Riley soon enrolled in the counselor education Ph.D. program through UT, noting the tuition waiver available to UT employees, and their families.
“The educational benefits we get as employees here is amazing. Why not utilize that?” Another benefit for Riley was becoming a member of an organization she’d join while pursuing her master’s degree, Chi Sigma Iota (CSI).
“CSI is the leadership honor society that is within the profession. I was a part of it even as a master’s student. If you’re serious about the profession and you want leadership opportunity, you join CSI. It made sense that when I started the doctoral program that I would continue in the society.”
Through the society, Riley has been able to take on more leadership and will be taking on more in the next few months.
“After hearing about the leadership development program in CSI and wanting more support in developing as a leader within the counseling profession, I decided toapply and was awarded a fellowship that starts next year.”
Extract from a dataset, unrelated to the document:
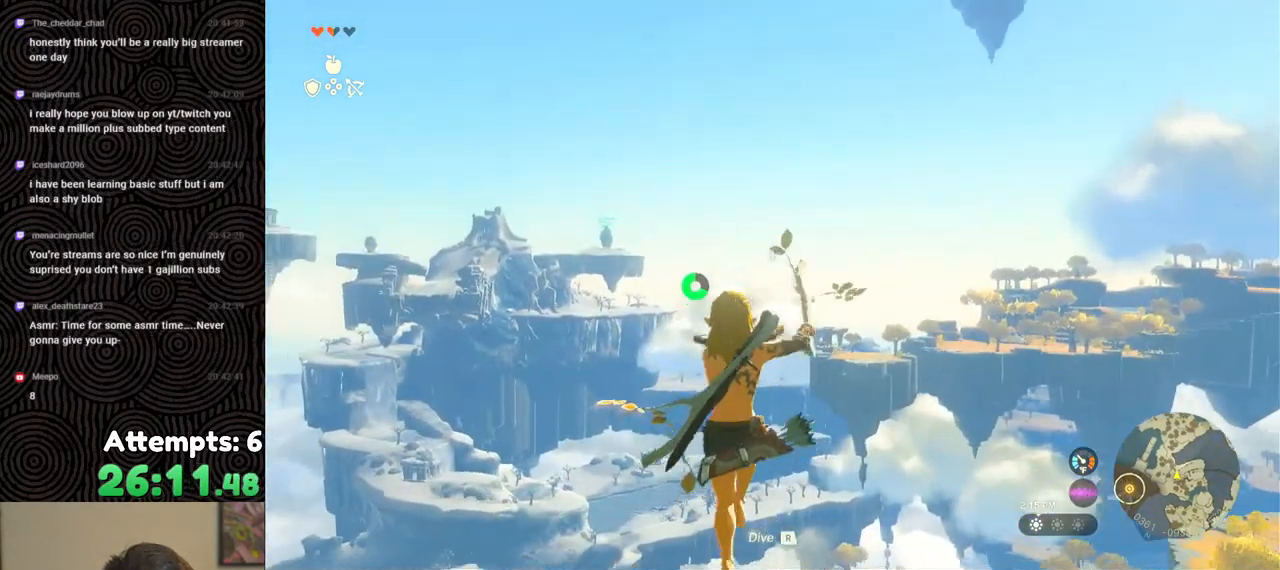
{"buttons": ["Y", "L2", "R2"], "left_stick": "center", "right_stick": "center", "events": [[50, "R2", "down"], [467, "Y", "down"]]}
This fellowship is awarded to ten society members each year to participate in mentoring programs, projects, and working with CSI on an international level.
“I was so nervous to apply because it’s really competitive and a chapter can only nominate two people. I’m glad I had the support of faculty members and the chapter advisor. They really helped encourage me and gave me the confidence to try it. I can’t wait until we officially start, I’m so excited!”
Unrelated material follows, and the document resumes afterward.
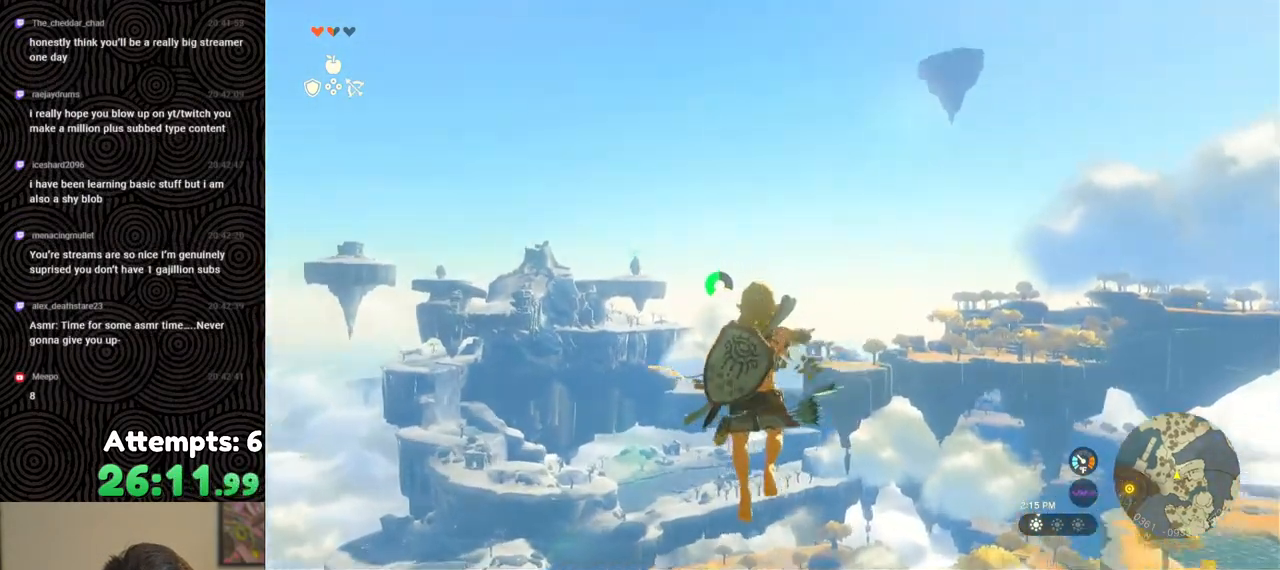
{"buttons": ["L2", "R2"], "left_stick": "center", "right_stick": "center", "events": [[33, "Y", "up"], [83, "R2", "up"], [233, "R2", "down"]]}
Her advisors weren’t the only ones who were in support of this fellowship. Riley talked about her supervisor, Stephanie Kit, always being in favor of pursuing leadership opportunities.
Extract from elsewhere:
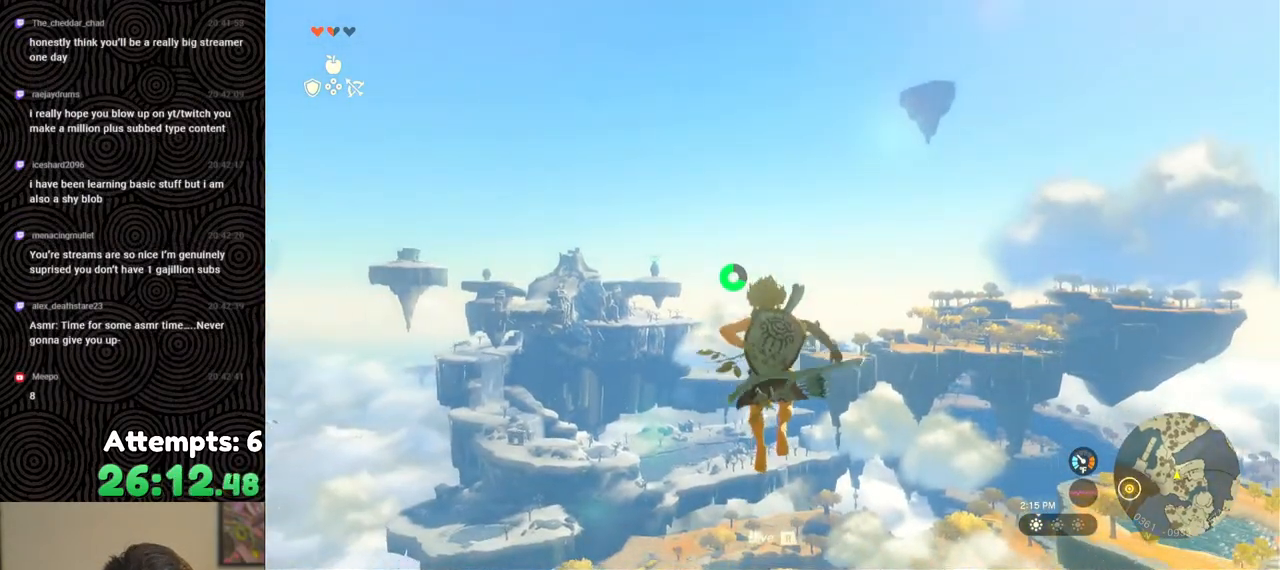
{"buttons": ["L2", "R2"], "left_stick": "center", "right_stick": "center", "events": [[167, "Y", "down"], [233, "Y", "up"], [283, "R2", "up"], [433, "R2", "down"]]}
“Our director Stephanie Kit has always been really supportive anytime any of us want to pursue leadership opportunities in various professional organizations. She will sit and talk us through any concerns we have about getting stretched too thin.”
Kit isn’t the only one who can see the value in taking those chances when they are presented to you.
“You can be a leader on your own terms. I would think about myself, ‘I don’t look like the person who wins awards and I can’t be a leader if I don’t do exactly what they do’ and that’s just not true.”
She encourages her peers to start– that’s her biggest piece of advice. She says to start but you can start small– talk with leaders of organizations they’re interested in or volunteer at a conference.
“I encourage everyone to think about what their strengths are and play into those,” said Riley. “Figure out what you’re interested in and where you want to make an impact and go for it on your own terms.”
In whatever way you feel comfortable pursuing those leadership opportunities, take Riley’s advice, and just start.
In the Inspire Leadership series, we are celebrating the leaders within our Student Life community to spark inspiration.